Can you honestly say that you noticed? For one, a fly ball to the outfield has always been a good candidate to be caught. Even in the dark ages, five of every six of them ended up in someone’s glove before hitting the ground. On top of that, you still had a left, center, and right fielder out there. They just moved a few feet here or there to areas where the ball was more likely to be hit. The data nerds figured out how to position the outfielders more correctly, and the result is as plain as day.
Remember earlier when I said that the infield shift suppressed BABIP by about 12 points when it was employed (and against ground balls specifically, by about 23 points?). Well, the effects of better outfielder positioning are four times as powerful at taking away hits. More than that, not everyone gets shifted, but everyone hits fly balls. Better, data-driven, outfielder positioning is taking away far more hits than the infield shift.

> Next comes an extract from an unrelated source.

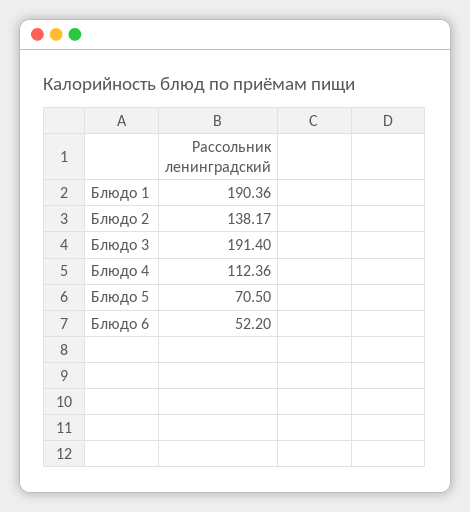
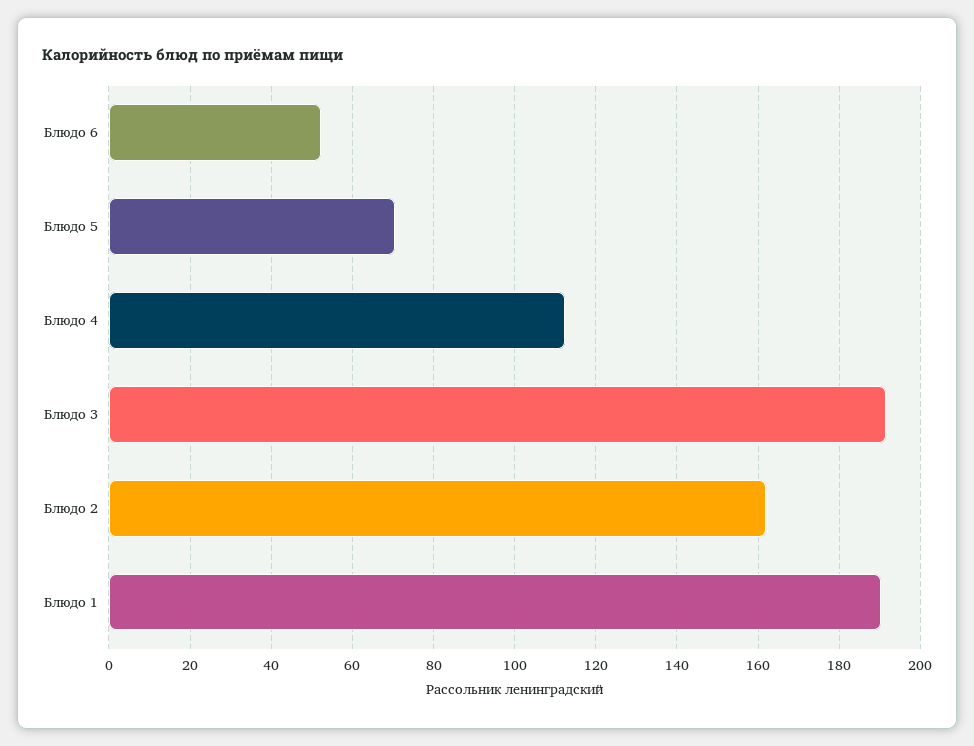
Блюдо 2: 138.17 -> 162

Perhaps the rise of the infield shift actually caused the decrease in outfield BABIP? After all, the standard story is that hitters see the shift and try to launch the ball over it. Maybe they’re being goaded into easier fly balls? Nah.
Above, I suggested that the effect of the infield shift on ground balls was 23 points of BABIP. I got that by looking at grounder BABIP for individual players when they weren’t being shifted. If a batter had a .250 BABIP on GBs without the shift, and the shift made no difference, then we would expect a .250 BABIP on worm burners in front of the shift. For one individual player, there’s going to be too much noise, but if we sum across the league, we can get an idea for the effects of the shift as a strategy.

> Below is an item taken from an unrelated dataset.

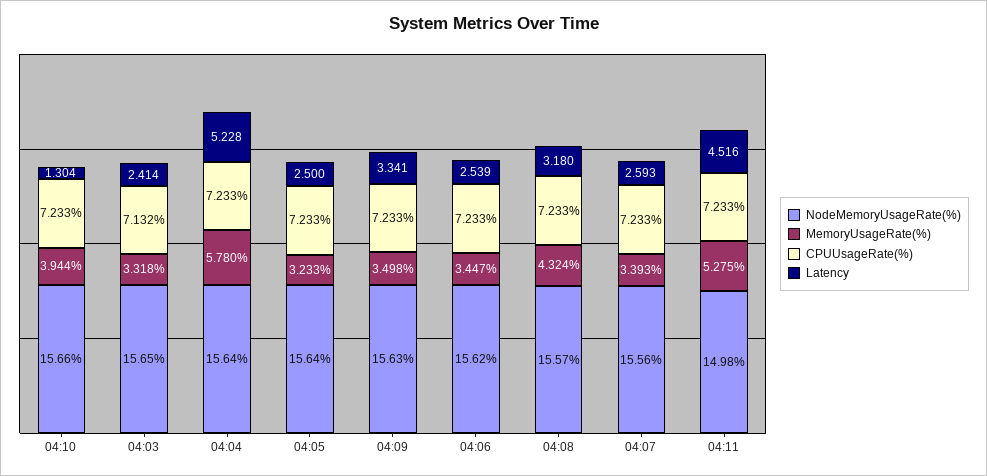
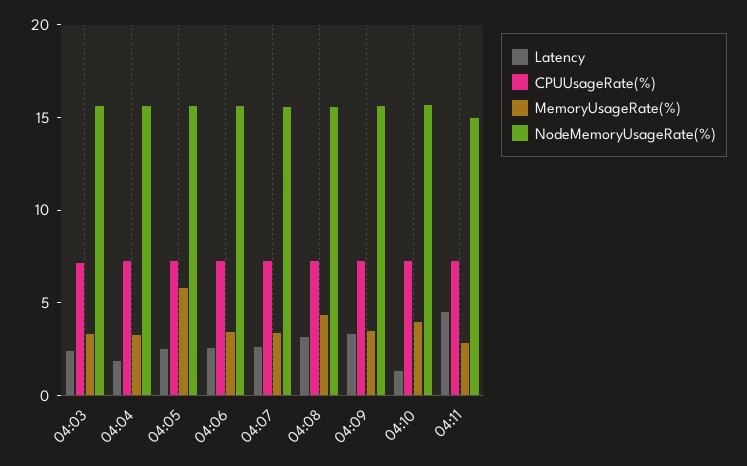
MemoryUsageRate(%), 04:04: 5.78 -> 3
Latency, 04:04: 5.228 -> 2
MemoryUsageRate(%), 04:05: 3.233 -> 6
MemoryUsageRate(%), 04:11: 5.275 -> 3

I did the same thing, but with fly-ball BABIP. While hitters lost 23 points on grounders, they actually gained a tiny bit (tiny enough that the effect is basically nil) on fly balls hit in front of the infield shift. It’s not the infield shift that’s driving down outfield fly ball BABIP. It’s just that teams are better at positioning their outfielders.
Now, MLB has a bit of a decision to make. They’re already considering legislating where the infielders can stand. Will they do the same for outfielders in the name of restoring “action” to the game? They could mandate three spots in the field where outfielders need to stand as the pitch is released, and they could be the same for all batters. For some, they’d be in the “wrong” places.

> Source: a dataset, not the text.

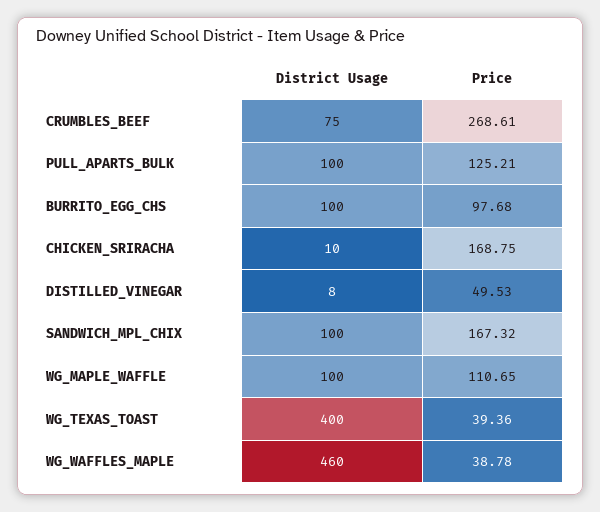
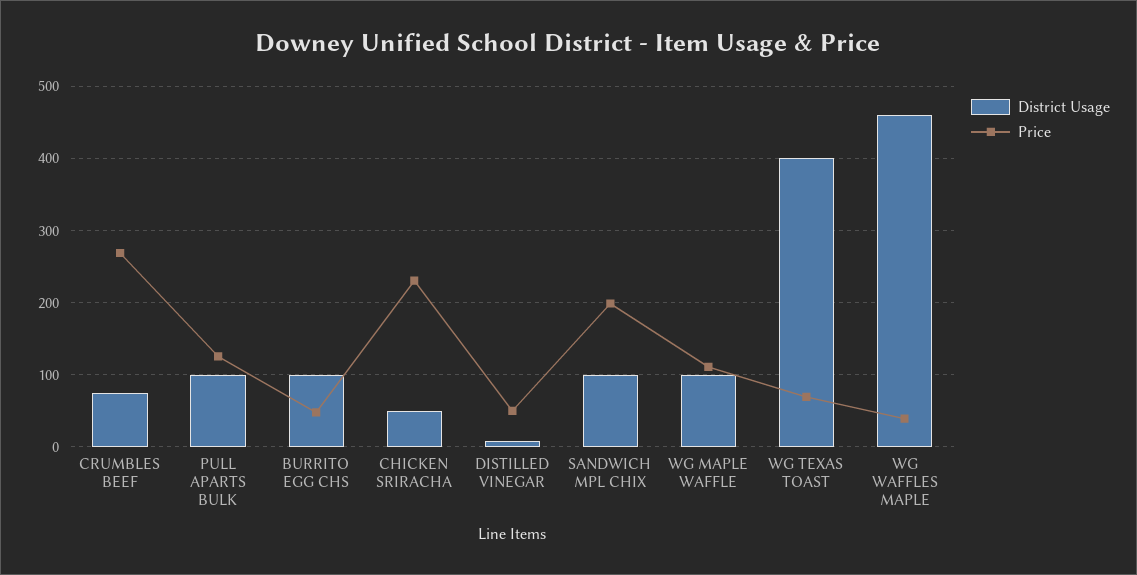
Price, BURRITO_EGG_CHS: 97.68 -> 50
District Usage, CHICKEN_SRIRACHA: 10 -> 50
Price, CHICKEN_SRIRACHA: 168.75 -> 230
Price, SANDWICH_MPL_CHIX: 167.32 -> 200
Price, WG_TEXAS_TOAST: 39.36 -> 70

Doing that would do more than banning the infield shift ever could to bringing more hits into the game, so if they want to inject more action, that’s the place to start. It’s a question of philosophy. Is the point of the coming Great Baseball Makeover going to be to restore some classic aesthetic to the game or is it to gently guide the types of outcomes that the game produces? If we’re going to ban things, not because they provide an untoward advantage, but because the fans find them annoying in some way, then we need to ask what criteria we’re going to use to ban them.
If the #NewMoneyball is having your innovations fly under the radar so that people don’t complain about them, it would be nice to know that.